TASK DESCRIPTION. Rewrite the rows from the very first line through the line with "Financiado por", swapping "herramientas" for "recursos" and leaving everything else as it is.

EXERCISE DATA.
- Opening Delimiter -

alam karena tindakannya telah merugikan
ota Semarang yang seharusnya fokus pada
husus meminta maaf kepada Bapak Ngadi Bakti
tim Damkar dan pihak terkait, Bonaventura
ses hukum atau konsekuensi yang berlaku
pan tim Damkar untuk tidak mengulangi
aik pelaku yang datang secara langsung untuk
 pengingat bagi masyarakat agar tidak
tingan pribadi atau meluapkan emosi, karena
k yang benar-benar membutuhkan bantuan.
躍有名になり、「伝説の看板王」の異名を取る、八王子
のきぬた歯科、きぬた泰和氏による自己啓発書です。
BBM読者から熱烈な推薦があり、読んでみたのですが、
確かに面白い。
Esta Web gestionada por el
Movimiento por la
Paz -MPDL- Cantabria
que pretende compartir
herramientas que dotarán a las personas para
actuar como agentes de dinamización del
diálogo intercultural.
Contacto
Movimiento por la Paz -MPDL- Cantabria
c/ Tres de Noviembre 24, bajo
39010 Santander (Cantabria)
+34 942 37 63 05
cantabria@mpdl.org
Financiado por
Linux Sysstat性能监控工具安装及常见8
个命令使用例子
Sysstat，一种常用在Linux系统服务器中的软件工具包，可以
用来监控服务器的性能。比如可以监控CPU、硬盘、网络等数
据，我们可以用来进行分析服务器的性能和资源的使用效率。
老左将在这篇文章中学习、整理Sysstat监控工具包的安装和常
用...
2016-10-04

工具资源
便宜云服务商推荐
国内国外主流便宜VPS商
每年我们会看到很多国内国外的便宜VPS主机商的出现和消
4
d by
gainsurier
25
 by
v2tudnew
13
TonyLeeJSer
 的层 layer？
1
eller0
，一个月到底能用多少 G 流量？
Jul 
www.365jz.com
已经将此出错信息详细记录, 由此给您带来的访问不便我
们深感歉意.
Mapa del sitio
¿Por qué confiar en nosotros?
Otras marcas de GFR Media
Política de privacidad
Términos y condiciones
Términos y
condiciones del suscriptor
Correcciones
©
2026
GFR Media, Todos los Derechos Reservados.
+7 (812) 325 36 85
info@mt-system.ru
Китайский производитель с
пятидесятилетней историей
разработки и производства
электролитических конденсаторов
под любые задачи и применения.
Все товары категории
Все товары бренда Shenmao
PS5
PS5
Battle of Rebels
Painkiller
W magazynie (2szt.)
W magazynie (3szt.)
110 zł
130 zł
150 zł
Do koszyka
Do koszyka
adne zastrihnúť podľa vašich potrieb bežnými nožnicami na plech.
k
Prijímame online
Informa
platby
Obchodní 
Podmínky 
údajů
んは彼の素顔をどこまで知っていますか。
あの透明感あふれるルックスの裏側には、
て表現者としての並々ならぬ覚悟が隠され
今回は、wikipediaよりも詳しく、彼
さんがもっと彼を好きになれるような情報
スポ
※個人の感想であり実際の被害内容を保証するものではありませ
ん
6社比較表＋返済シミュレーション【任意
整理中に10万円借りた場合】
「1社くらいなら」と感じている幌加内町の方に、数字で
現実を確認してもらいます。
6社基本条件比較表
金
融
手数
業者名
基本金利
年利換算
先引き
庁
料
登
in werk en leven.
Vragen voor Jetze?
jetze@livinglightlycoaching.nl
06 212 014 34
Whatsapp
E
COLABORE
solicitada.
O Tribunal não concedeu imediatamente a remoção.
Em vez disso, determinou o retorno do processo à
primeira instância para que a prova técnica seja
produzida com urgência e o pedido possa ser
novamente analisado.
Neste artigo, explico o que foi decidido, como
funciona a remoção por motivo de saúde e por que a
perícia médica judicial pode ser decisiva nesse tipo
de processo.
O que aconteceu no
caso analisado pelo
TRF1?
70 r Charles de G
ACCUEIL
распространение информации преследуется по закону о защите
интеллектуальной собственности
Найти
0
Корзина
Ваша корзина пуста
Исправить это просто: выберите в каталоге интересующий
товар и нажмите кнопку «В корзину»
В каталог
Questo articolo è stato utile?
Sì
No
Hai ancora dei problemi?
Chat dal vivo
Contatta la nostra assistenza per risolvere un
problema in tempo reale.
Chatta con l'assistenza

- Closing Delimiter -

RESPONSE BOX.
alam karena tindakannya telah merugikan
ota Semarang yang seharusnya fokus pada
husus meminta maaf kepada Bapak Ngadi Bakti
tim Damkar dan pihak terkait, Bonaventura
ses hukum atau konsekuensi yang berlaku
pan tim Damkar untuk tidak mengulangi
aik pelaku yang datang secara langsung untuk
 pengingat bagi masyarakat agar tidak
tingan pribadi atau meluapkan emosi, karena
k yang benar-benar membutuhkan bantuan.
躍有名になり、「伝説の看板王」の異名を取る、八王子
のきぬた歯科、きぬた泰和氏による自己啓発書です。
BBM読者から熱烈な推薦があり、読んでみたのですが、
確かに面白い。
Esta Web gestionada por el
Movimiento por la
Paz -MPDL- Cantabria
que pretende compartir
recursos que dotarán a las personas para
actuar como agentes de dinamización del
diálogo intercultural.
Contacto
Movimiento por la Paz -MPDL- Cantabria
c/ Tres de Noviembre 24, bajo
39010 Santander (Cantabria)
+34 942 37 63 05
cantabria@mpdl.org
Financiado por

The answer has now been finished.